Quantile / GroupBy Layer

Calculate quantiles within groups, similar to pandas groupby().quantile() or dplyr's group_by() with summarize(quantile()). Useful for understanding value distributions within different categories or segments.

Example scenarios:

Income Distribution Analysis

Configuration	Result
by=[region, education]	Group by location and education
select=[annual_income]	Analyze income distribution
quantile=0.75	Find 75th percentile (upper quartile)

Performance Metrics

Configuration	Result
by=[department, quarter]	Group by dept and time period
select=[response_time]	Analyze service levels
quantile=0.95	Find 95th percentile (SLA analysis)

Common applications:

Salary distribution analysis
Performance benchmarking
Response time analysis
Quality control thresholds
Risk assessment metrics
Customer segmentation

Table

By

[column, ...]

Columns to group by. Creates separate quantile calculations for each unique combination.
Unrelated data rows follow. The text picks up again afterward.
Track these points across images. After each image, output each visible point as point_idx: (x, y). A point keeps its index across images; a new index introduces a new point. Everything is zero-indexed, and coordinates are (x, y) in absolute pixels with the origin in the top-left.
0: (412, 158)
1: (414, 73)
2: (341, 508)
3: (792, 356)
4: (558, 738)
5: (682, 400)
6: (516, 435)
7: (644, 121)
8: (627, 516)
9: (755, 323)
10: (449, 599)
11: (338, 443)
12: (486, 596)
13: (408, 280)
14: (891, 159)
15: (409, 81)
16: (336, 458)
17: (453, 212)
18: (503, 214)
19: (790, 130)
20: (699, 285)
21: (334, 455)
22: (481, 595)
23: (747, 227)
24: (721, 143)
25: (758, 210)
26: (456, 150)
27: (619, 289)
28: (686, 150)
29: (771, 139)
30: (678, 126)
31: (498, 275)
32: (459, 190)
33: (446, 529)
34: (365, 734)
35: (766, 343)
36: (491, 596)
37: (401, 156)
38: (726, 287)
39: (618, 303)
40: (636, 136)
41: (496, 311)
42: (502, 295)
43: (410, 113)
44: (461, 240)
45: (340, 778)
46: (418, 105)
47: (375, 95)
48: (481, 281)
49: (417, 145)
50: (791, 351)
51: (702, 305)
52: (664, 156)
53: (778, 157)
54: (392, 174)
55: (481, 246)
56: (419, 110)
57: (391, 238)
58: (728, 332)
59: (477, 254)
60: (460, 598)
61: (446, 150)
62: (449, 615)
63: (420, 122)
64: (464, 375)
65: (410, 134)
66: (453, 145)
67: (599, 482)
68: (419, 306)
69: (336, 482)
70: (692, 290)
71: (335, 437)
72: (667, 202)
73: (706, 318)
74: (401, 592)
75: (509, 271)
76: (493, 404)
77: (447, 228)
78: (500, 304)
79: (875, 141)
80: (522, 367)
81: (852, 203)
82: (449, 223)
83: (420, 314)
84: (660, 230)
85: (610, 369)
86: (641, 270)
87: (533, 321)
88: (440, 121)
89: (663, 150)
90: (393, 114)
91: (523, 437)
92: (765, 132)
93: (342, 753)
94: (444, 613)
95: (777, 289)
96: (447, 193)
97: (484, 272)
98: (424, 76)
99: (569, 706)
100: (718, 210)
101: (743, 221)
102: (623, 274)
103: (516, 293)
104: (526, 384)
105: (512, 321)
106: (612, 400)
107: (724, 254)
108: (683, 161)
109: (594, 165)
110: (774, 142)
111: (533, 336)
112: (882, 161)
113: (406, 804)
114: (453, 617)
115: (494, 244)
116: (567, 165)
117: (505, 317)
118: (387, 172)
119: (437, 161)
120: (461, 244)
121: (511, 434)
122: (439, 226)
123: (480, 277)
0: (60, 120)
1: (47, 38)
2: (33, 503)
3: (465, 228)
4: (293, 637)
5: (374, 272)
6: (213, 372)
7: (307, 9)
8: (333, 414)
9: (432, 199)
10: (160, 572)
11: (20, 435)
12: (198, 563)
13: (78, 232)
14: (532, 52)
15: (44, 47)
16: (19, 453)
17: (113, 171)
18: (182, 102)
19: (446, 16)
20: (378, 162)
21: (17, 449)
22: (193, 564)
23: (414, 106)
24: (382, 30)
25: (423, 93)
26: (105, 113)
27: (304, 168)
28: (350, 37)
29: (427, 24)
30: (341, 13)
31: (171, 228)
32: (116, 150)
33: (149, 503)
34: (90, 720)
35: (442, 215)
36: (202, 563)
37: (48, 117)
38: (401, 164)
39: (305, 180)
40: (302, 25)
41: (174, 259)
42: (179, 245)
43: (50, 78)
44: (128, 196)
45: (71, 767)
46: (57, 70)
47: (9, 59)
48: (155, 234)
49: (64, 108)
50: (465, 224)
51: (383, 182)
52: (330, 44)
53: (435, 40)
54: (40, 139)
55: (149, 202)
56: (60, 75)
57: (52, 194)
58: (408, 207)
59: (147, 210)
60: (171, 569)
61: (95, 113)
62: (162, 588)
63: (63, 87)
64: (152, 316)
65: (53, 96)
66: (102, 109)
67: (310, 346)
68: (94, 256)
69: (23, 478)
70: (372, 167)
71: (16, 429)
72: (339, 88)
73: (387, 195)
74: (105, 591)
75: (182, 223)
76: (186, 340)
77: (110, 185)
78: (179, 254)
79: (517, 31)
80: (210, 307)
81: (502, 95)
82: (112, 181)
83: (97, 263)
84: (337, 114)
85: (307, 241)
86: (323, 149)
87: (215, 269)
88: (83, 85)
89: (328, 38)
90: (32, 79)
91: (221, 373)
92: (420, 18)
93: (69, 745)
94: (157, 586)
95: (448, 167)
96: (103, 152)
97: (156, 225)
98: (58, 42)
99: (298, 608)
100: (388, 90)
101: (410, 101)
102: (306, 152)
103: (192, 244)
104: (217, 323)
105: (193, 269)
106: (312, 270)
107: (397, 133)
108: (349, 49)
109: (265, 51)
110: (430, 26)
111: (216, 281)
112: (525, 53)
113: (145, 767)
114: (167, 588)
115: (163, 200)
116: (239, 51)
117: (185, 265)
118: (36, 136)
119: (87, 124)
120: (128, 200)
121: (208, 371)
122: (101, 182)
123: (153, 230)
Common grouping columns:

Geographic: country, region, city
Temporal: year, quarter, month
Categorical: product_line, customer_segment

Select

[column, ...]

Numeric columns to calculate quantiles for. Selected columns must contain numeric data suitable for quantile calculation. Common metrics:

Financial: price, revenue, cost
Performance: duration, score, rating
Measurements: temperature, weight, distance

Quantile

f64

Quantile value between 0 and 1. Common values:

0.25: First quartile (Q1)
0.50: Median
0.75: Third quartile (Q3)
0.95: 95th percentile (common for SLAs)
0.99: 99th percentile (outlier analysis)

Interpolation

enum

Lower

Methods for estimating quantile values between discrete data points in each group. Choice affects results when exact quantile falls between observations.

Lower ~

Use lower value (floor). Conservative estimate, ensures value exists in dataset. Example: If 75th percentile falls between 100 and 101, uses 100.

Higher ~

Use higher value (ceiling). Liberal estimate, ensures value exists in dataset. Example: If 75th percentile falls between 100 and 101, uses 101.

Midpoint ~

Average of lower and higher values. Balanced approach between extremes. Example: If 75th percentile falls between 100 and 101, uses 100.5.

Nearest ~

Use nearest value (round). Minimizes absolute distance to true quantile. Example: If 75th percentile falls between 100 and 101, uses closest value.

Linear ~

Linear interpolation between points. Provides smooth transitions. Example: If 75th percentile falls 60% between 100 and 101, uses 100.6.